--- Problem description ---
Copy out each of the lines below without any changes.

:: Extracted records ::

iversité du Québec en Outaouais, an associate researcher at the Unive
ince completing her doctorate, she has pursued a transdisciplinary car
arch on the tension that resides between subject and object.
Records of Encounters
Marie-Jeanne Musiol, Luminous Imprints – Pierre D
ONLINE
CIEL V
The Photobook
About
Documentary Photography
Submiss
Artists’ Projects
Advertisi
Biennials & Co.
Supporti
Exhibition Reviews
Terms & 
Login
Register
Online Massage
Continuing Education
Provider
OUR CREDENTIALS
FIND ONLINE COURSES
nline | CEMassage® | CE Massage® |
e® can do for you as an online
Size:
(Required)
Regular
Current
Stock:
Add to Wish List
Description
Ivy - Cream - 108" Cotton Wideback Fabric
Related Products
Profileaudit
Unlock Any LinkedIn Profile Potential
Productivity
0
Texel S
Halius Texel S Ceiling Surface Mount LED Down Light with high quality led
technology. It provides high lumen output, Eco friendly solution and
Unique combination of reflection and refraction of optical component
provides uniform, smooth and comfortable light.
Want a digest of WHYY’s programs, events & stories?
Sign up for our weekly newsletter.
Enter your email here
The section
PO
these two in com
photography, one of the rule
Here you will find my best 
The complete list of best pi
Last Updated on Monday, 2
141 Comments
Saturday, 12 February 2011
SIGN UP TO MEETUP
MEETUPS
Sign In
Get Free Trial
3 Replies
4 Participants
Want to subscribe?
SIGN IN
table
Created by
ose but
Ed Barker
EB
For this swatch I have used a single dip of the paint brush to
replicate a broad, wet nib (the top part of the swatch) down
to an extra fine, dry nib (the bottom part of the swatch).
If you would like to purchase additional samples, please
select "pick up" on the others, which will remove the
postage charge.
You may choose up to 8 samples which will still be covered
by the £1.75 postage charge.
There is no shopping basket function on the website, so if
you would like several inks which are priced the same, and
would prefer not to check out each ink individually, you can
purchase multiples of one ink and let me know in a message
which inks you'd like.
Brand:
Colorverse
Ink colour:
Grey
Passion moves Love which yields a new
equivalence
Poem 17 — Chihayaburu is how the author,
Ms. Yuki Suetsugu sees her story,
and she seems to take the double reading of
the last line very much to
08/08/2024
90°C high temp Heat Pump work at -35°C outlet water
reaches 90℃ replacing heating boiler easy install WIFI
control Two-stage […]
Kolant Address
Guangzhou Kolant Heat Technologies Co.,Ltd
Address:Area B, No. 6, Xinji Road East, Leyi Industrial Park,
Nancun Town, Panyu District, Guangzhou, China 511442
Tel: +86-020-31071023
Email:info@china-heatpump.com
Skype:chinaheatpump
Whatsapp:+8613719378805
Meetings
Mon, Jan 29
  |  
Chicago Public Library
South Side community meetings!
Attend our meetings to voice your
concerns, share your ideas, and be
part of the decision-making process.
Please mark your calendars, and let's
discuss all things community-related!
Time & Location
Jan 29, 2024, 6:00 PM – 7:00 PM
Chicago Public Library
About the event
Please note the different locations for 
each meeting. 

:::

--- Exercise output ---
iversité du Québec en Outaouais, an associate researcher at the Unive
ince completing her doctorate, she has pursued a transdisciplinary car
arch on the tension that resides between subject and object.
Records of Encounters
Marie-Jeanne Musiol, Luminous Imprints – Pierre D
ONLINE
CIEL V
The Photobook
About
Documentary Photography
Submiss
Artists’ Projects
Advertisi
Biennials & Co.
Supporti
Exhibition Reviews
Terms & 
Login
Register
Online Massage
Continuing Education
Provider
OUR CREDENTIALS
FIND ONLINE COURSES
nline | CEMassage® | CE Massage® |
e® can do for you as an online
Size:
(Required)
Regular
Current
Stock:
Add to Wish List
Description
Ivy - Cream - 108" Cotton Wideback Fabric
Related Products
Profileaudit
Unlock Any LinkedIn Profile Potential
Productivity
0
Texel S
Halius Texel S Ceiling Surface Mount LED Down Light with high quality led
technology. It provides high lumen output, Eco friendly solution and
Unique combination of reflection and refraction of optical component
provides uniform, smooth and comfortable light.
Want a digest of WHYY’s programs, events & stories?
Sign up for our weekly newsletter.
Enter your email here
The section
PO
these two in com
photography, one of the rule
Here you will find my best 
The complete list of best pi
Last Updated on Monday, 2
141 Comments
Saturday, 12 February 2011
SIGN UP TO MEETUP
MEETUPS
Sign In
Get Free Trial
3 Replies
4 Participants
Want to subscribe?
SIGN IN
table
Created by
ose but
Ed Barker
EB
For this swatch I have used a single dip of the paint brush to
replicate a broad, wet nib (the top part of the swatch) down
to an extra fine, dry nib (the bottom part of the swatch).
If you would like to purchase additional samples, please
select "pick up" on the others, which will remove the
postage charge.
You may choose up to 8 samples which will still be covered
by the £1.75 postage charge.
There is no shopping basket function on the website, so if
you would like several inks which are priced the same, and
would prefer not to check out each ink individually, you can
purchase multiples of one ink and let me know in a message
which inks you'd like.
Brand:
Colorverse
Ink colour:
Grey
Passion moves Love which yields a new
equivalence
Poem 17 — Chihayaburu is how the author,
Ms. Yuki Suetsugu sees her story,
and she seems to take the double reading of
the last line very much to
08/08/2024
90°C high temp Heat Pump work at -35°C outlet water
reaches 90℃ replacing heating boiler easy install WIFI
control Two-stage […]
Kolant Address
Guangzhou Kolant Heat Technologies Co.,Ltd
Address:Area B, No. 6, Xinji Road East, Leyi Industrial Park,
Nancun Town, Panyu District, Guangzhou, China 511442
Tel: +86-020-31071023
Email:info@china-heatpump.com
Skype:chinaheatpump
Whatsapp:+8613719378805
Meetings
Mon, Jan 29
  |  
Chicago Public Library
South Side community meetings!
Attend our meetings to voice your
concerns, share your ideas, and be
part of the decision-making process.
Please mark your calendars, and let's
discuss all things community-related!
Time & Location
Jan 29, 2024, 6:00 PM – 7:00 PM
Chicago Public Library
About the event
Please note the different locations for 
each meeting. 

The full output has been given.